TASK INSTRUCTIONS
In the answer, transcribe exactly the lines from the beginning of the material through the line holding "f_number: 4", and skip every picture.
*** RECORD EXCERPTS
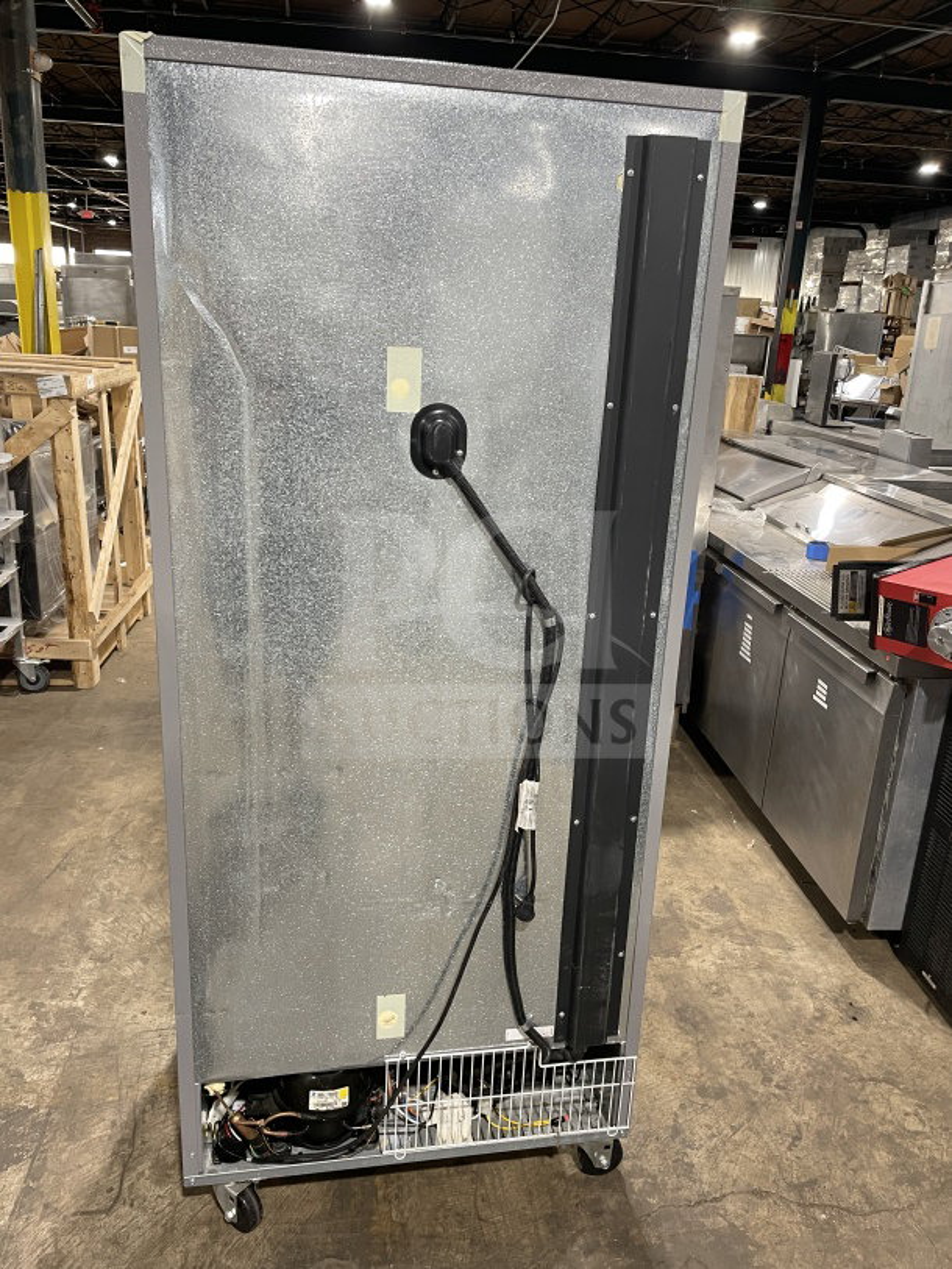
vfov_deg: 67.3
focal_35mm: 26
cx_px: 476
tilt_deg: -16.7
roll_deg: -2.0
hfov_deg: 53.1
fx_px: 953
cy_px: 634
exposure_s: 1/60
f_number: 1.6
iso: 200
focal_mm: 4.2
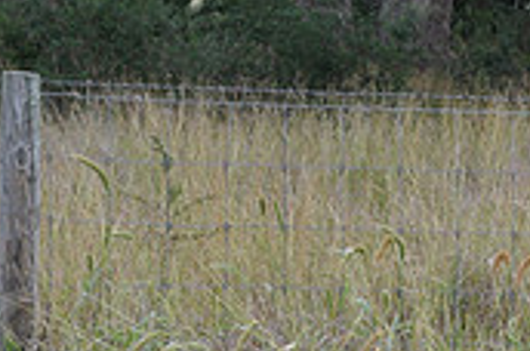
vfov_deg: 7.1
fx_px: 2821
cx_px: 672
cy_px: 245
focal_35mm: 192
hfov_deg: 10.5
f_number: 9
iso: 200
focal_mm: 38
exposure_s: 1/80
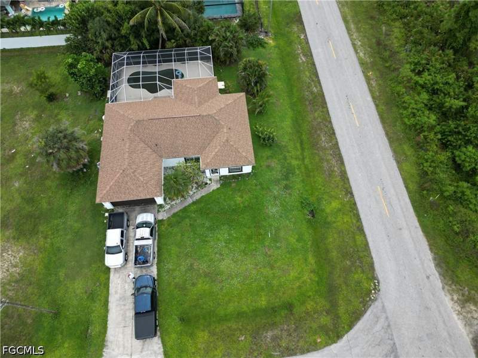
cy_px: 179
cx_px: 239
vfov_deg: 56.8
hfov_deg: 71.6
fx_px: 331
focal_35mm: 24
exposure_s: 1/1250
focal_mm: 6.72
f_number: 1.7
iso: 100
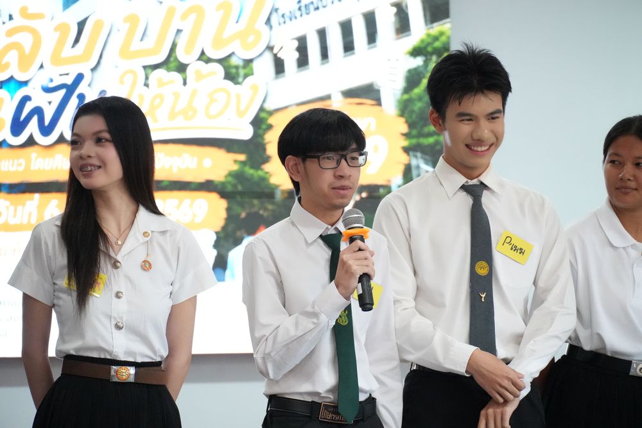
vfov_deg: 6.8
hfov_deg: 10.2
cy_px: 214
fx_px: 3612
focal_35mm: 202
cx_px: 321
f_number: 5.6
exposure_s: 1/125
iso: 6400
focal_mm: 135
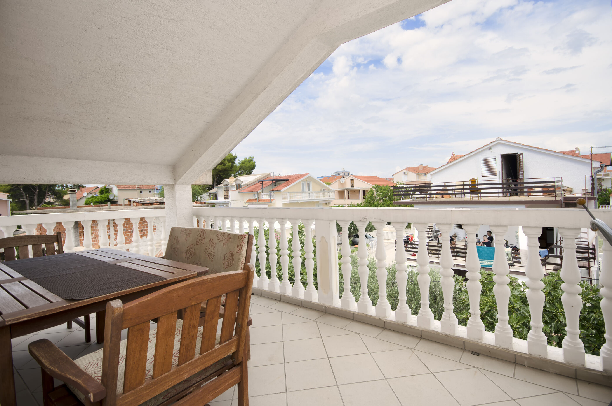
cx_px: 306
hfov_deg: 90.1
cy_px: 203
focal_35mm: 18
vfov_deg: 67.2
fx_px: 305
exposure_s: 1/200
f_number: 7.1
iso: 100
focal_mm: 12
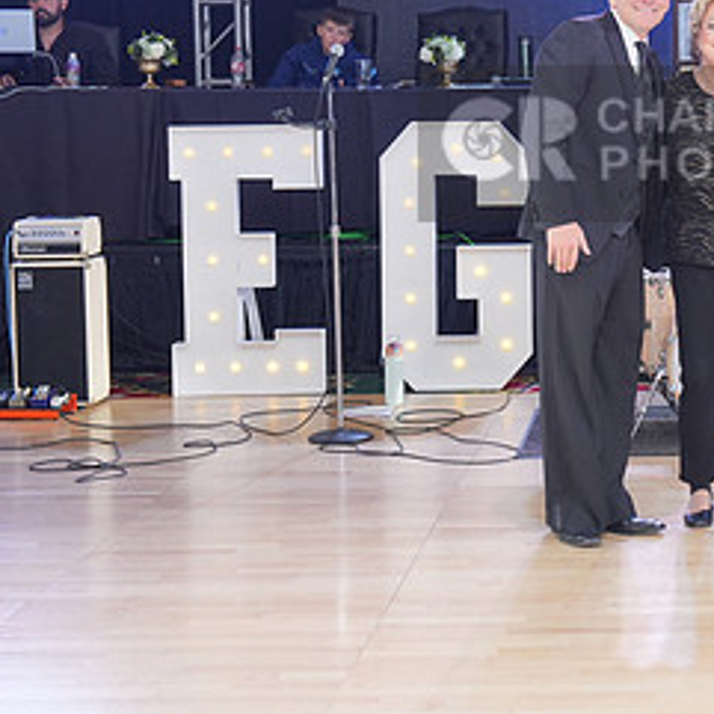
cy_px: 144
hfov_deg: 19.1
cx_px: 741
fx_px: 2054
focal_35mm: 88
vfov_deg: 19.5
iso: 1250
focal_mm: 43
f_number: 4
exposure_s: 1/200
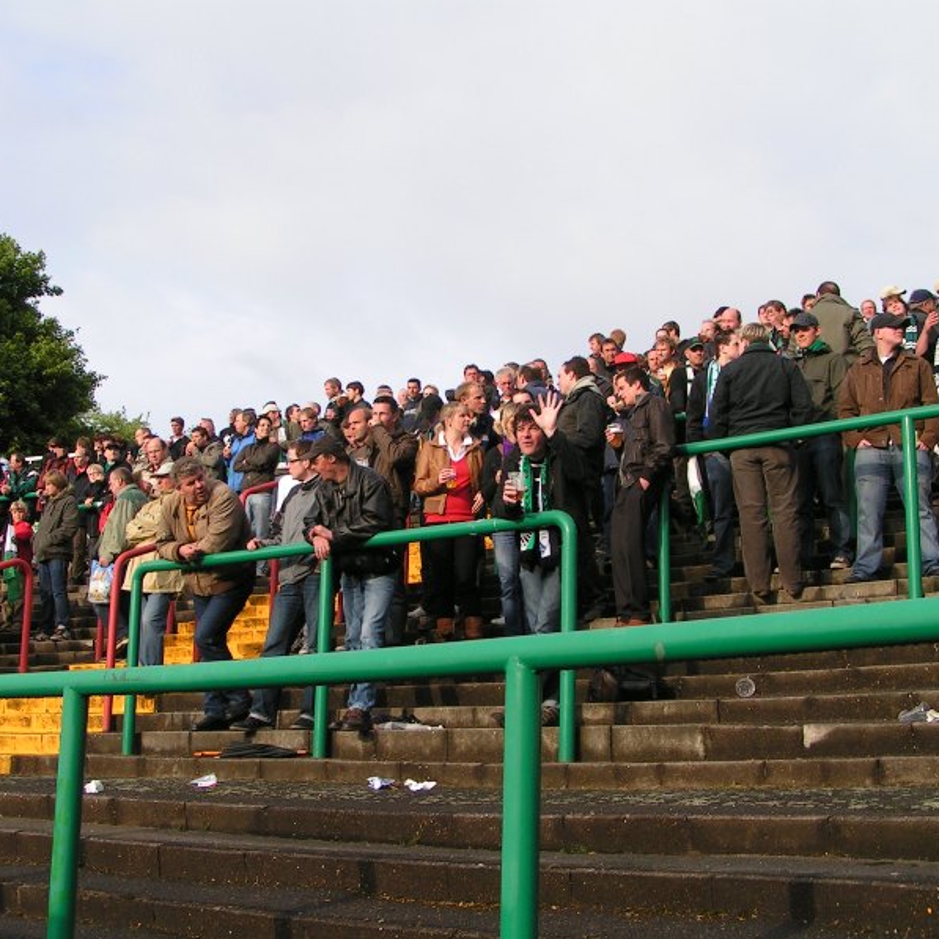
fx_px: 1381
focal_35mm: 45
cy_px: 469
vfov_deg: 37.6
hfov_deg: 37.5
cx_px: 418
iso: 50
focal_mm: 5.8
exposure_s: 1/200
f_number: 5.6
******
TASK RESULT
vfov_deg: 67.3
focal_35mm: 26
cx_px: 476
tilt_deg: -16.7
roll_deg: -2.0
hfov_deg: 53.1
fx_px: 953
cy_px: 634
exposure_s: 1/60
f_number: 1.6
iso: 200
focal_mm: 4.2
vfov_deg: 7.1
fx_px: 2821
cx_px: 672
cy_px: 245
focal_35mm: 192
hfov_deg: 10.5
f_number: 9
iso: 200
focal_mm: 38
exposure_s: 1/80
cy_px: 179
cx_px: 239
vfov_deg: 56.8
hfov_deg: 71.6
fx_px: 331
focal_35mm: 24
exposure_s: 1/1250
focal_mm: 6.72
f_number: 1.7
iso: 100
vfov_deg: 6.8
hfov_deg: 10.2
cy_px: 214
fx_px: 3612
focal_35mm: 202
cx_px: 321
f_number: 5.6
exposure_s: 1/125
iso: 6400
focal_mm: 135
cx_px: 306
hfov_deg: 90.1
cy_px: 203
focal_35mm: 18
vfov_deg: 67.2
fx_px: 305
exposure_s: 1/200
f_number: 7.1
iso: 100
focal_mm: 12
cy_px: 144
hfov_deg: 19.1
cx_px: 741
fx_px: 2054
focal_35mm: 88
vfov_deg: 19.5
iso: 1250
focal_mm: 43
f_number: 4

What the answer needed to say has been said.